• **Selected extract**
Bash multiple parameter substitution

Question

I'm looking to set the value of a variable to one thing if it was already set or another if it was not. Here's an example of what I mean

export RESULT=${VALID:+Yes:-No}

Where the value of ${VALID:+Yes:-No} would be Yes if the variable was set or No if it was not.

One way I can do it now:

if [ -n "${VALID}" ]; then
  export RESULT=Yes
else
  export RESULT=No
fi

I could do it like this, but it would be nice to have a "one-liner".

Is it possible to do this in one line?

Answer 1

The -v VAR printf option is a bash extension. Without it, you could use command substitution. (Variable names deliberately down-cased.)

printf -v result %.3s ${valid:+YES}NO

Answer 2

You can use an array with 2 elements (no yes) and based on variable's length decide which value to be returned:

# variable set case
>>> VALID=foo
>>> arr=(no yes) && echo "${arr[$((${#VALID} > 0))]}"

• **Brief A**
For each statement about the Bash parameter substitution thread above, answer yes or no, and quote the exact words from the thread that decide it.
(i) The asker already has a working if/else way to set the variable.
(ii) The printf -v option is presented as standard outside of bash.
(iii) Answer 2 picks the returned value based on the variable's length.
• **Brief B**
Answer these questions from different parts of the Bash parameter substitution thread, one per line:
(i) What value should RESULT get when the variable is not set?
(ii) What does Answer 1 say could be used instead of the -v option?
(iii) What two values does the array in Answer 2 hold?
• **Brief C**
Please carry on the Bash parameter substitution thread, picking up right after the last line shown.

• **Data segment**

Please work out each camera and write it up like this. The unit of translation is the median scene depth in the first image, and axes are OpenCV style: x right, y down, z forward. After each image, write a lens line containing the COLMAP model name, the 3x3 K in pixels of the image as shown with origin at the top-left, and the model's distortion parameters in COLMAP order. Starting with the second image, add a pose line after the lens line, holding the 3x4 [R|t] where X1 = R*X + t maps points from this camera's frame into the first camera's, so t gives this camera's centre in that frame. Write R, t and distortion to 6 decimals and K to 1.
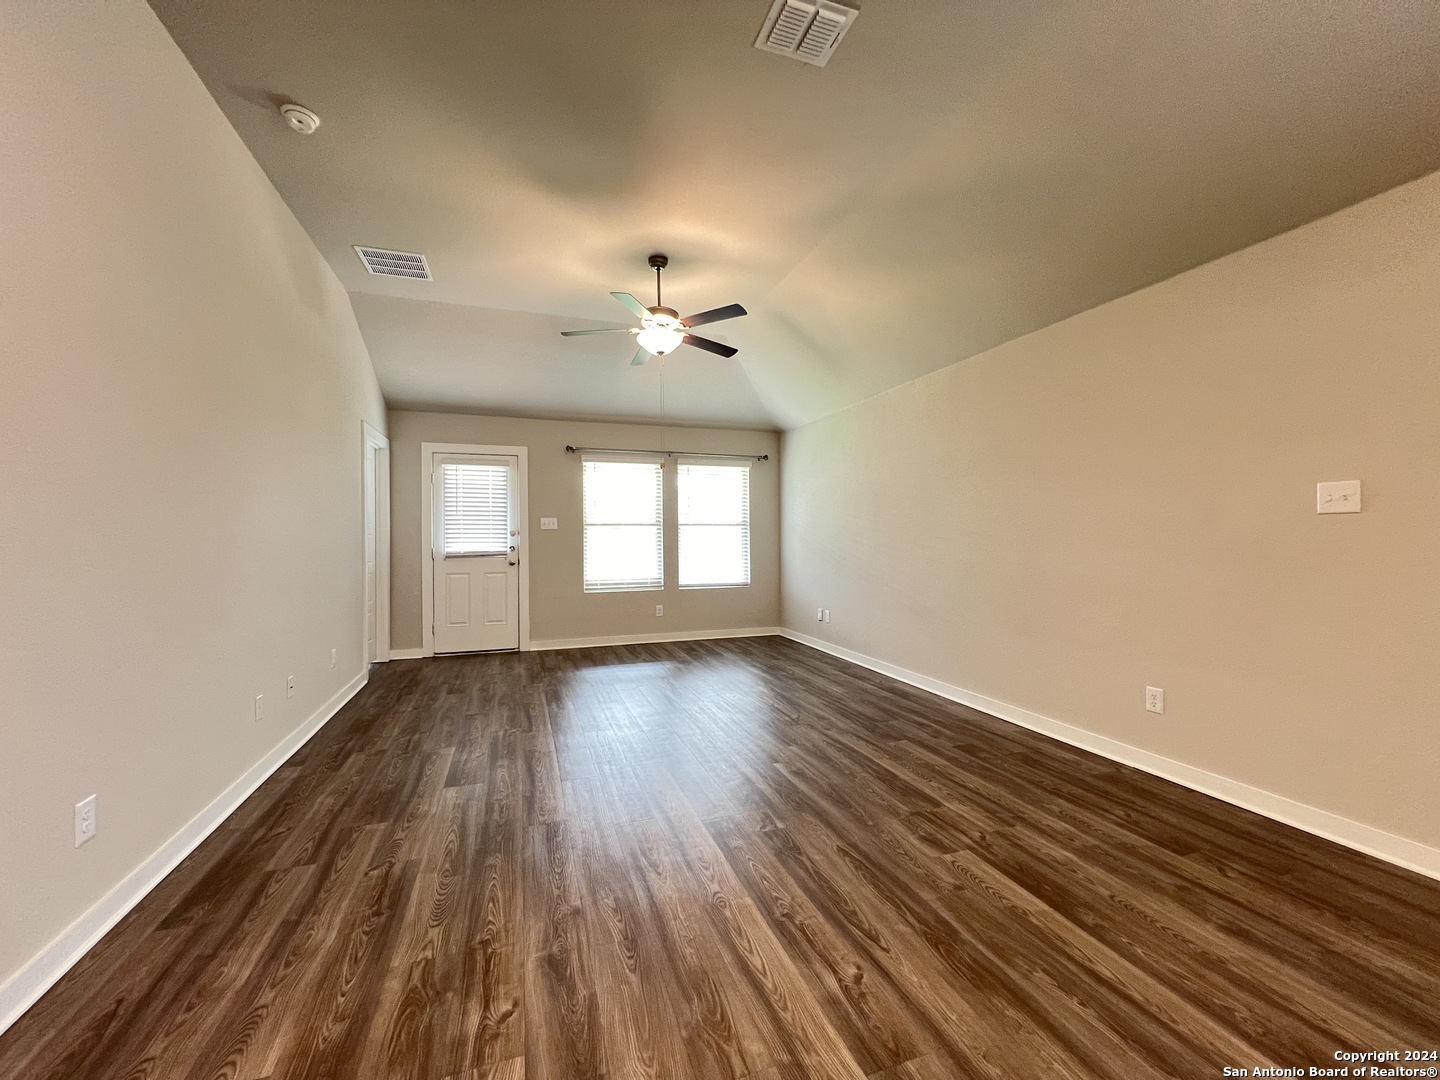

• **Exercise output A**
(i) Yes: "One way I can do it now:"
(ii) No: "The -v VAR printf option is a bash extension."
(iii) Yes: "based on variable's length decide which value to be returned"

• **Exercise output B**
(i) No
(ii) Command substitution
(iii) no and yes

• **Exercise output C**
yes

# variable not set
>>> unset VALID
>>> arr=(no yes) && echo "${arr[$((${#VALID} > 0))]}"    
no

Answer 3

There's no way to do multiple parameter expansions within one variable assignement.

Without using an if statement, you can just use a couple of parameter expansions.

$ VALID="aaa"
$ RESULT="${VALID:+Yes}"; RESULT="${RESULT:-No}"; echo $RESULT
Yes
$ VALID=""
$ RESULT="${VALID:+Yes}"; RESULT="${RESULT:-No}"; echo $RESULT
No

It's not a single statement, but it's short enough that it fits on one line without the complexity of a subshell and if.

Answer 4

One line, requirement met:

export RESULT=$([ -n "$VALID" ] && echo Yes || echo No)